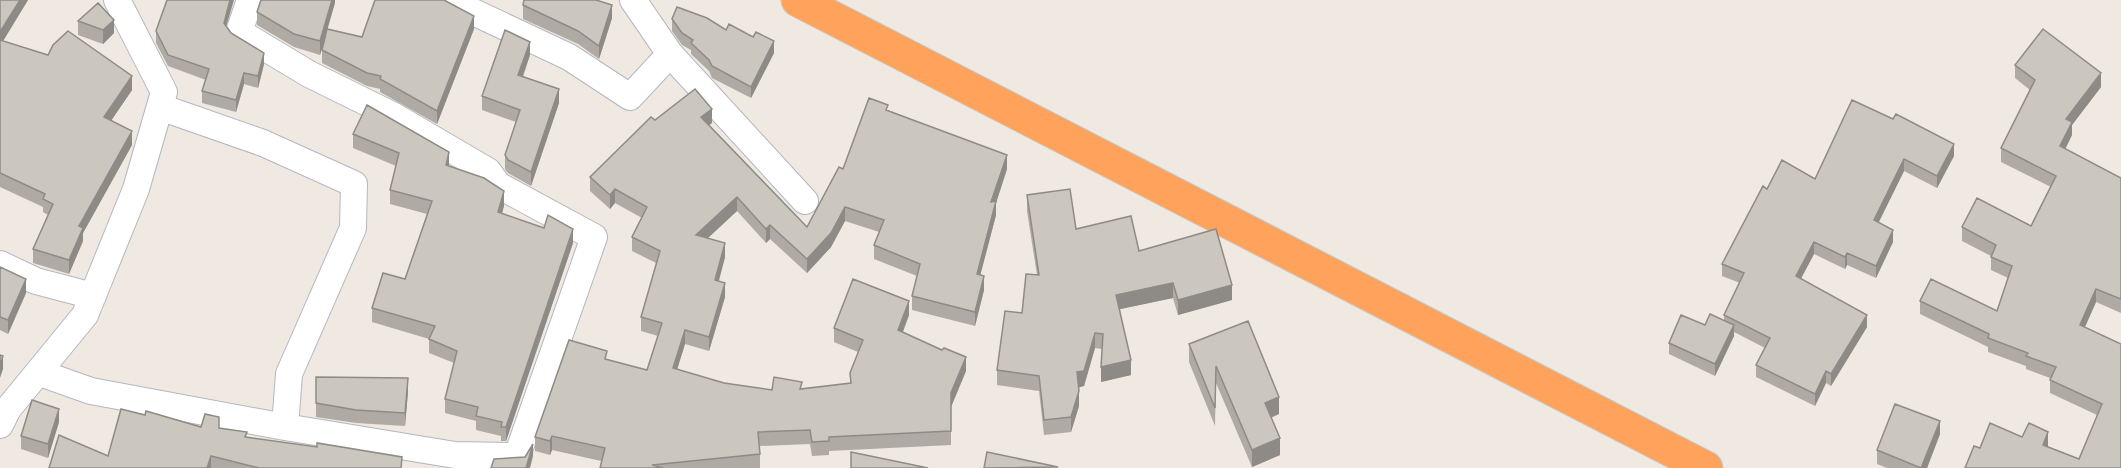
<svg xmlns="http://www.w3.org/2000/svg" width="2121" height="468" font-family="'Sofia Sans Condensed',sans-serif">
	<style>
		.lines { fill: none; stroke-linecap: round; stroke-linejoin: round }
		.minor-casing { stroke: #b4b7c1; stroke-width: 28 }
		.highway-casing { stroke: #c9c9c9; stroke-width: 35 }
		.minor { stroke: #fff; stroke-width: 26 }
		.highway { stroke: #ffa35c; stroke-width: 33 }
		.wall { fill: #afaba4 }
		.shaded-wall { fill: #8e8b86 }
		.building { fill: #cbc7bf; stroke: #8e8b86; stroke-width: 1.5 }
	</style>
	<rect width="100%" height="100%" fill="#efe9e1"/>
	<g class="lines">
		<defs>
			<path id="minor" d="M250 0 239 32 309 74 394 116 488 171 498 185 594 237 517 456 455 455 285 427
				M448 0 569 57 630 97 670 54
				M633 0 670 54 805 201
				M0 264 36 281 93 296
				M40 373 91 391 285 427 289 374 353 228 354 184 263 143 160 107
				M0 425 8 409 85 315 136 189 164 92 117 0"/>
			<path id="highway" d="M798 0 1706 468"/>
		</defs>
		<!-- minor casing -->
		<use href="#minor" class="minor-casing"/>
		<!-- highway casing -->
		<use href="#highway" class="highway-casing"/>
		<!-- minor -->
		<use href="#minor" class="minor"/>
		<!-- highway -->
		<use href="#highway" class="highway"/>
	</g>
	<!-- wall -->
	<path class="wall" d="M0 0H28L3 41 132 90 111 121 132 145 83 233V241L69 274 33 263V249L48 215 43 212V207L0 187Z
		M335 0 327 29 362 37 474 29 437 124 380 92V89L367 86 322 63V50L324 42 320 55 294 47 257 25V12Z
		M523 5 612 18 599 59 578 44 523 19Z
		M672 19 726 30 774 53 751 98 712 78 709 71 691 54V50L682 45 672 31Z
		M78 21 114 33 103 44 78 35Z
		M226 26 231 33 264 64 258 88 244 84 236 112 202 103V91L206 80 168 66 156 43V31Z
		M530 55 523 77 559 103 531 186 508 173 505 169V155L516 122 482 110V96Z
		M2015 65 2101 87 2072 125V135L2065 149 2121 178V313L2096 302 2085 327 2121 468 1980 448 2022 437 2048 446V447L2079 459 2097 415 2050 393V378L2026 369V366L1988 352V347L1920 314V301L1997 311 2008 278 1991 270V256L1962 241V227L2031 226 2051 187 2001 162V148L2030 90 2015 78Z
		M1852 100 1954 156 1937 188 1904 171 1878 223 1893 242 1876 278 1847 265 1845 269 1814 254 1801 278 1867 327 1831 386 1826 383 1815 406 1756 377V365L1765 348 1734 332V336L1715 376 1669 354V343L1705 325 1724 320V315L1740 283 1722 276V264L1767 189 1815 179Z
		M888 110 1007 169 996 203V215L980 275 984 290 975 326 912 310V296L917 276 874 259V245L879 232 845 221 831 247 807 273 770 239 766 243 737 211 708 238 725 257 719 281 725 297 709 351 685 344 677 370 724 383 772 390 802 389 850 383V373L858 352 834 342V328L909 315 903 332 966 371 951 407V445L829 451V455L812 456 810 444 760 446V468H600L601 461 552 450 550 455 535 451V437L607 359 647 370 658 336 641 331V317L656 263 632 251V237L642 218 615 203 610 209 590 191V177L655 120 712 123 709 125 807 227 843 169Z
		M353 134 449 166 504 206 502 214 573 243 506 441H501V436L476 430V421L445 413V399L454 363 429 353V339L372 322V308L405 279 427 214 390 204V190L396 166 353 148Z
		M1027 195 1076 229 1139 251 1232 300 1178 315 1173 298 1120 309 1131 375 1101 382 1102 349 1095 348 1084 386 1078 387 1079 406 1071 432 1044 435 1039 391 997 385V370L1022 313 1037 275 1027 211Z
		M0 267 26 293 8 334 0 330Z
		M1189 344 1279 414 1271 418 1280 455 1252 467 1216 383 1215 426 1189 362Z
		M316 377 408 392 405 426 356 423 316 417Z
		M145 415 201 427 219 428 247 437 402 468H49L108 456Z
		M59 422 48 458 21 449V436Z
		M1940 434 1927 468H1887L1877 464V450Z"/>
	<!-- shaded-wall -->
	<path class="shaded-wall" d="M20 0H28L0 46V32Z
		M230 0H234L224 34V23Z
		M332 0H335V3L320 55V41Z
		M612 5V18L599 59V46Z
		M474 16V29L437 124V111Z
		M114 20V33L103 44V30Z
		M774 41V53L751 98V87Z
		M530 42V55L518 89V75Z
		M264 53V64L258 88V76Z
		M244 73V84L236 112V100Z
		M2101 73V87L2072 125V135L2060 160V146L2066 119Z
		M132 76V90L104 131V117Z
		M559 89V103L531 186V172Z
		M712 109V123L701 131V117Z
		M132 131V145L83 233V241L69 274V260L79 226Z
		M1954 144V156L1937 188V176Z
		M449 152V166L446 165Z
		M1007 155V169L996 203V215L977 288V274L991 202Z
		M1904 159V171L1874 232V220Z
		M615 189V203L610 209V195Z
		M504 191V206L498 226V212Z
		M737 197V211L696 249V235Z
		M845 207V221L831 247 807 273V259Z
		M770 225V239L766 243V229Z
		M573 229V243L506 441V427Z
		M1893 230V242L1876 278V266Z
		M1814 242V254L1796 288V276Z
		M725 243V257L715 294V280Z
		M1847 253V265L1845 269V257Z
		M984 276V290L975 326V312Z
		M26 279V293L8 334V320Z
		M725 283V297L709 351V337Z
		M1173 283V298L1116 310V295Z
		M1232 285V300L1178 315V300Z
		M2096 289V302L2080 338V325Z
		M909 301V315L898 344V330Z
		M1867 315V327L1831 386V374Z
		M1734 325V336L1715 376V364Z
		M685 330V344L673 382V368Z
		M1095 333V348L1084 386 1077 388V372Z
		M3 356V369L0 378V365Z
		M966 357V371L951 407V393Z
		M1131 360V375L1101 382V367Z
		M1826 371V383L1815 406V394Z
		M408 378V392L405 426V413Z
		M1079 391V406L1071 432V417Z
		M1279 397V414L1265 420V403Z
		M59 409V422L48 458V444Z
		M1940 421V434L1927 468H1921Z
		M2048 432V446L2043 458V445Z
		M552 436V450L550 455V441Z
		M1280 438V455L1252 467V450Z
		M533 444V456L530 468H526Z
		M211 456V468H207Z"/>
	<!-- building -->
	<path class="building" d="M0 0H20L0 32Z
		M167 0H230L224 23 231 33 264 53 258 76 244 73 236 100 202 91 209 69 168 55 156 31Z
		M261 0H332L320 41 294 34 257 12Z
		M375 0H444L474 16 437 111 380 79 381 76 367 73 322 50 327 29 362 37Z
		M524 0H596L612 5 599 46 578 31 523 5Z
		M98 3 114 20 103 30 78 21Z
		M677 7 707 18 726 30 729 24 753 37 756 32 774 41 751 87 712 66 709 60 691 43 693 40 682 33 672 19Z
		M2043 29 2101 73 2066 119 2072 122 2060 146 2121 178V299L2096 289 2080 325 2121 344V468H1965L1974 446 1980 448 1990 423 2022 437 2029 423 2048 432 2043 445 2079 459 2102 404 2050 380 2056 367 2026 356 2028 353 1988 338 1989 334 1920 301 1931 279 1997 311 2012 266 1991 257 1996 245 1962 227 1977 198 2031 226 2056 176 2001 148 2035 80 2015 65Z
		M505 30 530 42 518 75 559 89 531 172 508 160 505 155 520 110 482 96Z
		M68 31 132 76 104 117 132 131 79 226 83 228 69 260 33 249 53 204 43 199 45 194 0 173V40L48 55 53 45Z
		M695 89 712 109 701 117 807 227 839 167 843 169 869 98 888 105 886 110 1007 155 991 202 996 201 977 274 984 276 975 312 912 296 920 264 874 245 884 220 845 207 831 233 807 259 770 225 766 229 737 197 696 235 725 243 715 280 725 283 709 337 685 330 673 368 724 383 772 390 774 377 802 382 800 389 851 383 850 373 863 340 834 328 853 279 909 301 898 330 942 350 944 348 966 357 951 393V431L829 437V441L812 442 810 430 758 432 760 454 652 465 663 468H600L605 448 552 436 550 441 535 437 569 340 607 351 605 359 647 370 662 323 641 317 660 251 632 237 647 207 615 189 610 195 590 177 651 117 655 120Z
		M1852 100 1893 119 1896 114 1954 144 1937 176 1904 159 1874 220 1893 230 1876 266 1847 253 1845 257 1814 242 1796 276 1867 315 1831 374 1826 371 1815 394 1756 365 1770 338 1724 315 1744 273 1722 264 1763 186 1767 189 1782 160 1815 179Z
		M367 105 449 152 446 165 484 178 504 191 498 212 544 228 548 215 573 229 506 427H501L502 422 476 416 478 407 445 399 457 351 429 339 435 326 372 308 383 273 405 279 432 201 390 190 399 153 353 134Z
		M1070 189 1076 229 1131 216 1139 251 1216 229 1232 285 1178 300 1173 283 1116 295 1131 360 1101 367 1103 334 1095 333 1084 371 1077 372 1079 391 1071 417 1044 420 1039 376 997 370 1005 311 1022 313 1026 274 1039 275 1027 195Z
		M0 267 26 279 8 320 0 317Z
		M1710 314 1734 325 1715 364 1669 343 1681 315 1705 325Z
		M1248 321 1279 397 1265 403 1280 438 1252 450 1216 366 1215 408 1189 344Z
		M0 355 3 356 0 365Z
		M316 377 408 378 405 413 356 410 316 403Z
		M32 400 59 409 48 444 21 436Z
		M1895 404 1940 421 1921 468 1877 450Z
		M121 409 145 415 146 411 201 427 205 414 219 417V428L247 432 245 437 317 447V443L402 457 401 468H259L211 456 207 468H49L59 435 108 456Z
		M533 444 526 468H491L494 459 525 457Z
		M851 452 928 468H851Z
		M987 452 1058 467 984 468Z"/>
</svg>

## What is expected
When a line among the entries above contains "lines", copy it.

## Response for this exercise
		.lines { fill: none; stroke-linecap: round; stroke-linejoin: round }
	<g class="lines">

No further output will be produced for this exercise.